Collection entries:
Segment Open
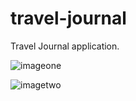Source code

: # travel-journal
Travel Journal application.


![imageone](https://i.imgur.com/T74AFuT.png)

![imagetwo](https://i.imgur.com/MCEtT8f.png)
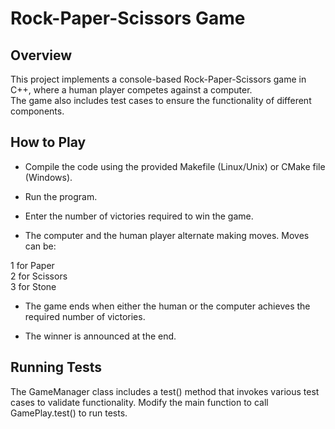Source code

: # Rock-Paper-Scissors Game  

## Overview  

This project implements a console-based Rock-Paper-Scissors game in C++, where a human player competes against a computer.     
The game also includes test cases to ensure the functionality of different components.  

## How to Play  

- Compile the code using the provided Makefile (Linux/Unix) or CMake file (Windows).   

- Run the program.  

- Enter the number of victories required to win the game.  

- The computer and the human player alternate making moves. Moves can be:  

1 for Paper  
2 for Scissors  
3 for Stone  

- The game ends when either the human or the computer achieves the required number of victories.  

- The winner is announced at the end.  

## Running Tests  

The GameManager class includes a test() method that invokes various test cases to validate functionality. Modify the main function to call GamePlay.test() to run tests.  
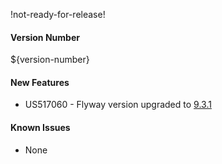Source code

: !not-ready-for-release!

#### Version Number
${version-number}

#### New Features
- US517060 - Flyway version upgraded to [9.3.1](https://flywaydb.org/documentation/learnmore/releaseNotes#9.3.1)

#### Known Issues
- None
Segment Closed
TASK OBJECTIVE:
Copy the source text of every item above exactly as it appears, omitting the pictures.

YOUR RESPONSE:
Source code

: # travel-journal
Travel Journal application.


![imageone](https://i.imgur.com/T74AFuT.png)

![imagetwo](https://i.imgur.com/MCEtT8f.png)
Source code

: # Rock-Paper-Scissors Game  

## Overview  

This project implements a console-based Rock-Paper-Scissors game in C++, where a human player competes against a computer.     
The game also includes test cases to ensure the functionality of different components.  

## How to Play  

- Compile the code using the provided Makefile (Linux/Unix) or CMake file (Windows).   

- Run the program.  

- Enter the number of victories required to win the game.  

- The computer and the human player alternate making moves. Moves can be:  

1 for Paper  
2 for Scissors  
3 for Stone  

- The game ends when either the human or the computer achieves the required number of victories.  

- The winner is announced at the end.  

## Running Tests  

The GameManager class includes a test() method that invokes various test cases to validate functionality. Modify the main function to call GamePlay.test() to run tests.  
Source code

: !not-ready-for-release!

#### Version Number
${version-number}

#### New Features
- US517060 - Flyway version upgraded to [9.3.1](https://flywaydb.org/documentation/learnmore/releaseNotes#9.3.1)

#### Known Issues
- None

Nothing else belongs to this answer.